(GOAL 1)
Answer these questions about the article on comparing VMs:
(a) What position does the author hold, and at which company?
(b) Which two opcodes does the text say lead to a potential issue in the Aptos virtual machine?
(c) According to the text, why is adding num elements to the stack impossible in the Ethereum VM?

How to Compare VMs

Author: Alexey Naberezhniy
Security researcher at MixBytes

How to check for vulnerabilities of these types?

What potential vulnerabilities exist in blockchains that have an Ethereum-like VM?

Complete Blockchain Shutdown Caused by Sending a Malicious Transaction

Blockchain is an open system that allows users to send any transactions that will be processed by a virtual machine. One of the potential vulnerabilities that can exist in blockchains is the lack of verification that the payload sent by the user will not completely stop the network since block producers are not be able to process this operation.

An example of the error in the Aptos VM

The following commands lead to a potential issue in the Aptos virtual machine:

Bytecode::VecPack(si, num)
Bytecode::VecUnpack(si, num)

The presence of these opcodes which interact with the stack results in a user's being able to add num (u64) elements to the stack (it's impossible in the Ethereum VM, since PUSH opcodes are limited).

(GOAL 2)
Rewrite the rows from the line with "genus: Hibbertia" up to and including the line with "genus: Pterodroma", replacing "common name" with "vernacular name" and leaving everything else unchanged.

[Rows excerpted from a collection]
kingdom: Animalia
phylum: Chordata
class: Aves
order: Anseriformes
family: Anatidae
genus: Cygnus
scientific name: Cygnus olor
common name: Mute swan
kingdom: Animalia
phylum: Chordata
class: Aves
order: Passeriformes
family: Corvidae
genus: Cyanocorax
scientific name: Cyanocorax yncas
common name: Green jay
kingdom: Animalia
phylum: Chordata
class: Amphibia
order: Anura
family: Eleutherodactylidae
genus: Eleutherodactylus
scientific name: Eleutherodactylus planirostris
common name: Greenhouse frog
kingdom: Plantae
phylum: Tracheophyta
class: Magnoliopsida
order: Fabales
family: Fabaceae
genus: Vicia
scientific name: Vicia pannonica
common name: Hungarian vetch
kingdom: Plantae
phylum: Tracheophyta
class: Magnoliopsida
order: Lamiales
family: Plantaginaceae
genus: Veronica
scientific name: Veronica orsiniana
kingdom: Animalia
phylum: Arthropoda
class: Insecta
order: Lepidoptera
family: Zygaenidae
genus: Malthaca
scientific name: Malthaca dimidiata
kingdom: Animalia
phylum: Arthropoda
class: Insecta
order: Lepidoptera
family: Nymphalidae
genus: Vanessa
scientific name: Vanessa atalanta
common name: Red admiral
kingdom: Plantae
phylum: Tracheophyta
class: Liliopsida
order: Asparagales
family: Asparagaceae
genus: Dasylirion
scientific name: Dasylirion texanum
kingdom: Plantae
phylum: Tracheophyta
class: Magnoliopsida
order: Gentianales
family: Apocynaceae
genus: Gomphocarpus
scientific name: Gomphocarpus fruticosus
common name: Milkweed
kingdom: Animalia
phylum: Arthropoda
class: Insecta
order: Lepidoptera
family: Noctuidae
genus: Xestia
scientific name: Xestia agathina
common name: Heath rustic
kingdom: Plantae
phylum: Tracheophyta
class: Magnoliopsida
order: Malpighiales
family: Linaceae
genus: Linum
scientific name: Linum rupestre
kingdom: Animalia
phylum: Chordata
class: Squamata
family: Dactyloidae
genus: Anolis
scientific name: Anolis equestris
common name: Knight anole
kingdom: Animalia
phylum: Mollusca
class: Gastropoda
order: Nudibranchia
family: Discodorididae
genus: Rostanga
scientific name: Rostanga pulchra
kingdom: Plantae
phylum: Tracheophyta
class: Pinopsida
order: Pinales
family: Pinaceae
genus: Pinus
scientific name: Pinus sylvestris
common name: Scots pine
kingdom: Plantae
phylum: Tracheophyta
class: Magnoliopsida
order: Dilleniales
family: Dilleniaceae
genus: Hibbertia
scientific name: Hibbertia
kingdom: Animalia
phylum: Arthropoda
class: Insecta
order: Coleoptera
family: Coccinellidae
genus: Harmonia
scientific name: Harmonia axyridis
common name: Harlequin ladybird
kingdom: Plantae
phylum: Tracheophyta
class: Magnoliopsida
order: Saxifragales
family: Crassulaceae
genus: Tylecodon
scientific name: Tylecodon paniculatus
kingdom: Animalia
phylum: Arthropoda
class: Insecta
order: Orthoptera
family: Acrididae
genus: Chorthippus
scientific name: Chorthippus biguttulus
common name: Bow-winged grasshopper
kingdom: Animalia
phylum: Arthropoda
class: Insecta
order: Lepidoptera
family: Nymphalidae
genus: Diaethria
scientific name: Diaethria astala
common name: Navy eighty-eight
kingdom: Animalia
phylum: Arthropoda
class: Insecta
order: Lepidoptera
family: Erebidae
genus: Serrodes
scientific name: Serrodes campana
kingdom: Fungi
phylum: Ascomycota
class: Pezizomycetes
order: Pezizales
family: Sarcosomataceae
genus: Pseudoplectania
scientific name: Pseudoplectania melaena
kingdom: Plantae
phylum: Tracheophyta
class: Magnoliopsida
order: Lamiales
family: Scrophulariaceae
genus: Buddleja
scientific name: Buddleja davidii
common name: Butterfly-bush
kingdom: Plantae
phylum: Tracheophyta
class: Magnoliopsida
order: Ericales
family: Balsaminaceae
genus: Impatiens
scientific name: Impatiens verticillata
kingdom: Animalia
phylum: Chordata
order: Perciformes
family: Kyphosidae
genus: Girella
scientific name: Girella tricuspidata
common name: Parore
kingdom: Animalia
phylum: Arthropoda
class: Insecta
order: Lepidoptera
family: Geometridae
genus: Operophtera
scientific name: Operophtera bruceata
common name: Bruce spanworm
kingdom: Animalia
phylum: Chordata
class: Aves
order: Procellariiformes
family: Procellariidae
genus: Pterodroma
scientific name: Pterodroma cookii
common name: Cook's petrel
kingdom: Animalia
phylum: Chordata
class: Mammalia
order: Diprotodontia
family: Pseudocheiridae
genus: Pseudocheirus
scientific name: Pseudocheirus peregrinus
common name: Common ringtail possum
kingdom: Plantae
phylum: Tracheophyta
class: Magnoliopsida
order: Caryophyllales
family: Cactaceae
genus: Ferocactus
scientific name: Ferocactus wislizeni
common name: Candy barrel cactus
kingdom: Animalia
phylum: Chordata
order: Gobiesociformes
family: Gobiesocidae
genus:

(EXERCISE RESULT 1)
(a) Security researcher at MixBytes
(b) Bytecode::VecPack(si, num) and Bytecode::VecUnpack(si, num)
(c) Because PUSH opcodes are limited.

(EXERCISE RESULT 2)
genus: Hibbertia
scientific name: Hibbertia
kingdom: Animalia
phylum: Arthropoda
class: Insecta
order: Coleoptera
family: Coccinellidae
genus: Harmonia
scientific name: Harmonia axyridis
vernacular name: Harlequin ladybird
kingdom: Plantae
phylum: Tracheophyta
class: Magnoliopsida
order: Saxifragales
family: Crassulaceae
genus: Tylecodon
scientific name: Tylecodon paniculatus
kingdom: Animalia
phylum: Arthropoda
class: Insecta
order: Orthoptera
family: Acrididae
genus: Chorthippus
scientific name: Chorthippus biguttulus
vernacular name: Bow-winged grasshopper
kingdom: Animalia
phylum: Arthropoda
class: Insecta
order: Lepidoptera
family: Nymphalidae
genus: Diaethria
scientific name: Diaethria astala
vernacular name: Navy eighty-eight
kingdom: Animalia
phylum: Arthropoda
class: Insecta
order: Lepidoptera
family: Erebidae
genus: Serrodes
scientific name: Serrodes campana
kingdom: Fungi
phylum: Ascomycota
class: Pezizomycetes
order: Pezizales
family: Sarcosomataceae
genus: Pseudoplectania
scientific name: Pseudoplectania melaena
kingdom: Plantae
phylum: Tracheophyta
class: Magnoliopsida
order: Lamiales
family: Scrophulariaceae
genus: Buddleja
scientific name: Buddleja davidii
vernacular name: Butterfly-bush
kingdom: Plantae
phylum: Tracheophyta
class: Magnoliopsida
order: Ericales
family: Balsaminaceae
genus: Impatiens
scientific name: Impatiens verticillata
kingdom: Animalia
phylum: Chordata
order: Perciformes
family: Kyphosidae
genus: Girella
scientific name: Girella tricuspidata
vernacular name: Parore
kingdom: Animalia
phylum: Arthropoda
class: Insecta
order: Lepidoptera
family: Geometridae
genus: Operophtera
scientific name: Operophtera bruceata
vernacular name: Bruce spanworm
kingdom: Animalia
phylum: Chordata
class: Aves
order: Procellariiformes
family: Procellariidae
genus: Pterodroma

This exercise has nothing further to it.